March 29, 2021 - Film of the month
Nomadland

(C) 2020 20th Century Studios. All rights reserved.

4月30日公開

Disney+で4月30日より配信後、映画館再開に合わせ5月17日劇場公開予定。

9月のベネチア国際映画祭で金獅子賞受賞後、10月のロンドン映画祭、日本でも東京国際映画祭と、各国の映画祭で上映されていったのが、一般公開はロックダウンによる映画館閉鎖で延び延びに。

結局、動画配信サービスでまず公開、追って、ロックダウン段階的解除で映画館が再開となるのと同時にようやく劇場公開。

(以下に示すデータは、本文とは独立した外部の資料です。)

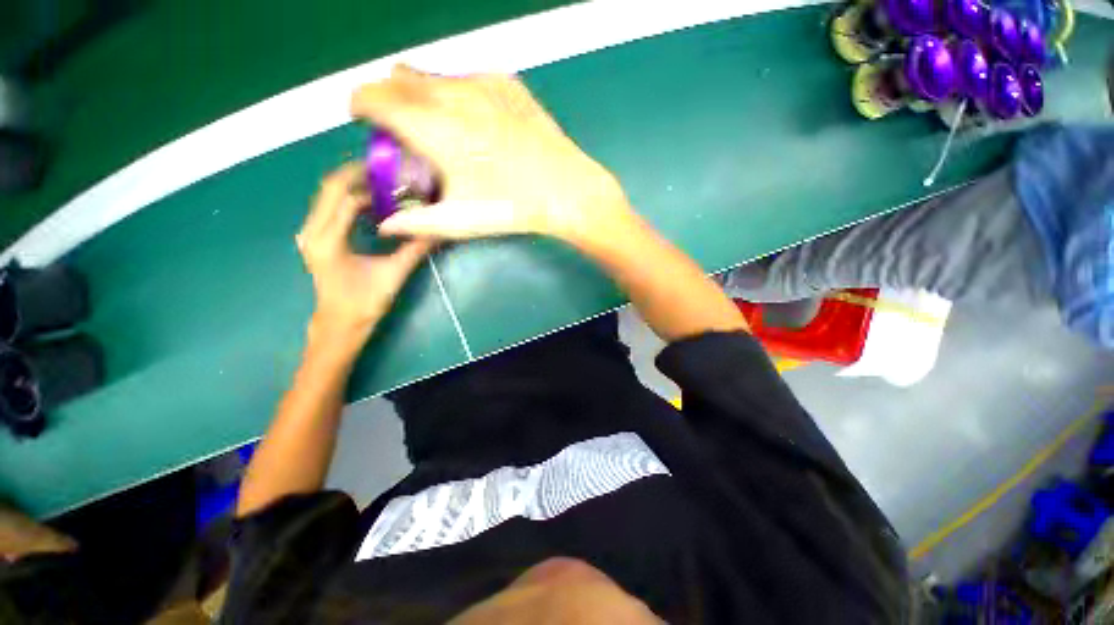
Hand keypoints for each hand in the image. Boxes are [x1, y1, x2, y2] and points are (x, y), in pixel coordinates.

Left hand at [297, 163, 433, 347]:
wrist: (339, 322)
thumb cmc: (364, 302)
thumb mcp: (393, 275)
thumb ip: (414, 250)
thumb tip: (438, 232)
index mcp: (328, 240)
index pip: (348, 200)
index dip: (374, 189)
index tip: (399, 183)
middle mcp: (311, 231)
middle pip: (330, 187)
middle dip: (358, 174)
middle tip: (388, 172)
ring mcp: (309, 232)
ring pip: (327, 194)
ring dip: (353, 184)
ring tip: (383, 184)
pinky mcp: (315, 236)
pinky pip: (329, 206)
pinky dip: (349, 198)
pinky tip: (371, 202)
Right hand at [350, 65, 632, 244]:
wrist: (566, 190)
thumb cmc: (513, 207)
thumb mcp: (461, 221)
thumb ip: (416, 221)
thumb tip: (385, 223)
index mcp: (434, 126)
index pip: (373, 96)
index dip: (361, 107)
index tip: (366, 122)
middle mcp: (452, 93)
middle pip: (399, 78)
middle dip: (389, 99)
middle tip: (404, 130)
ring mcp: (483, 84)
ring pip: (433, 75)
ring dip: (422, 94)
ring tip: (440, 127)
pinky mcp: (507, 84)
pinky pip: (467, 78)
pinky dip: (457, 93)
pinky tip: (476, 122)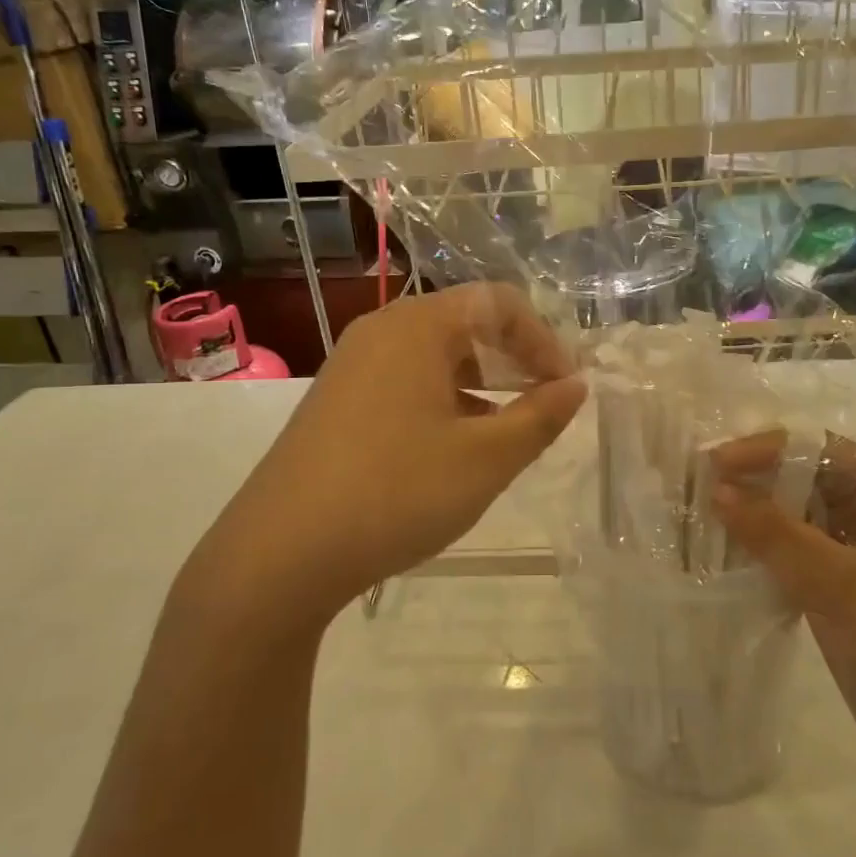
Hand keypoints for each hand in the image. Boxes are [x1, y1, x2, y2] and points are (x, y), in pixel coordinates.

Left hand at [211, 284, 585, 632]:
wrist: (279, 554)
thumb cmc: (395, 493)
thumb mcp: (485, 459)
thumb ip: (540, 417)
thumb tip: (576, 385)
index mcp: (417, 327)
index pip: (498, 302)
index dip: (543, 340)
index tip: (565, 388)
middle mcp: (380, 332)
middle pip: (465, 323)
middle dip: (513, 359)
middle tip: (543, 405)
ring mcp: (351, 366)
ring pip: (434, 357)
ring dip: (480, 384)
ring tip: (506, 431)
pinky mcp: (335, 402)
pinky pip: (405, 383)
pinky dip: (444, 402)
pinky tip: (455, 449)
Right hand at [711, 434, 855, 777]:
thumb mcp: (842, 583)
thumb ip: (777, 535)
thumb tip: (717, 491)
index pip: (817, 449)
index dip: (764, 448)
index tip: (713, 462)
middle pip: (799, 476)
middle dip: (750, 478)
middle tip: (694, 482)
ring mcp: (846, 548)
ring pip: (788, 513)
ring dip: (748, 512)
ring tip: (696, 509)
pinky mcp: (829, 583)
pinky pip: (784, 550)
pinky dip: (754, 547)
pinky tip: (717, 548)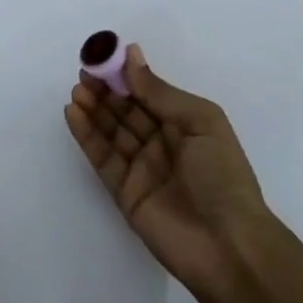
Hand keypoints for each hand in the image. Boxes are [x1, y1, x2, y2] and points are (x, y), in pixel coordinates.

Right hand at [65, 44, 271, 302]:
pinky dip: (87, 135)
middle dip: (106, 89)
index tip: (104, 55)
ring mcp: (142, 168)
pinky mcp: (125, 192)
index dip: (127, 75)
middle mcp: (162, 143)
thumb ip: (160, 92)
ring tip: (77, 88)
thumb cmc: (222, 175)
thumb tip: (131, 55)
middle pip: (127, 110)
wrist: (228, 247)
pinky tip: (74, 113)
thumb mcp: (200, 122)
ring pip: (111, 131)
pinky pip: (102, 157)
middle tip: (84, 70)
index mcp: (185, 125)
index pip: (149, 93)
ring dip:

アカデミー賞結果発表後の公開となるわけだ。

この映画は、ジェシカ・ブルーダーのノンフィクション小説『ノマド: 漂流する高齢労働者たち』が基になっている。

家も職も夫も失った主人公ファーン(フランシス・マクドーマンド)が、否応無く押し出される車上生活は、退職後の趣味でのキャンピングカー生活とは根本的に異うものだ。登場してくる実際の車上生活者たちは、年輪が深く刻み込まれた顔をしている。

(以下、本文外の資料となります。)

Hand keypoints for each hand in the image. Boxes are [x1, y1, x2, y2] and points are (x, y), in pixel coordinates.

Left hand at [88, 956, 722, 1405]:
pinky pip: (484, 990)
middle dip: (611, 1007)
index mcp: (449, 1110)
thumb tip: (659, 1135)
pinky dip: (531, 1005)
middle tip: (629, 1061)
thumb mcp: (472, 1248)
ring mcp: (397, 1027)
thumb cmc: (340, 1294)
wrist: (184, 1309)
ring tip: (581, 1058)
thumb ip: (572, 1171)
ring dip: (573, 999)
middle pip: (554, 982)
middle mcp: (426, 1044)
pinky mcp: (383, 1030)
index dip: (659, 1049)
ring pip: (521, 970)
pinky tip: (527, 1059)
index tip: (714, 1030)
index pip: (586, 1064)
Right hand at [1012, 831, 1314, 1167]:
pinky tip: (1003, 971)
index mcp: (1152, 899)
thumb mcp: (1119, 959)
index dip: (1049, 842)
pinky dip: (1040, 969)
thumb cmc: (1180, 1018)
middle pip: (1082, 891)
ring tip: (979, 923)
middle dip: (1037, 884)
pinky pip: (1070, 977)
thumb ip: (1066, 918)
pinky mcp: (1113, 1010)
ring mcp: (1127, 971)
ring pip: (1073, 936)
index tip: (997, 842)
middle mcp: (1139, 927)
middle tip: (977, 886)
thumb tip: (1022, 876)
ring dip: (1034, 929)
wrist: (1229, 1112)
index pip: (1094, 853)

ファーンの車自体もバンに寝床を設えたようなもの、トイレは公共のを使うようだが、いざという時には蓋つきの大型缶で用を足す。設備の整った今時のキャンピングカーとは土台からして違うのだ。その車で、アルバイトを探しながら、走る。もう若くはないファーンには、きつい生活だ。

だが、何度かチャンスがあったにもかかわらず、ファーンはその生活から抜けようとはしない。昔の家から持ち出した愛着のある物に囲まれた車で暮らすファーンには、たとえ楽であっても新しい生活は嘘と感じられるのか、もう新生活に馴染んでいくことが出来なくなっているのか。

しっかりと生活感を漂わせたマクドーマンドは言うまでもなく、半ドキュメンタリーのように撮ったクロエ・ジャオ監督、ファーンの相手役を務めるデヴィッド・ストラザーンとも、素晴らしい。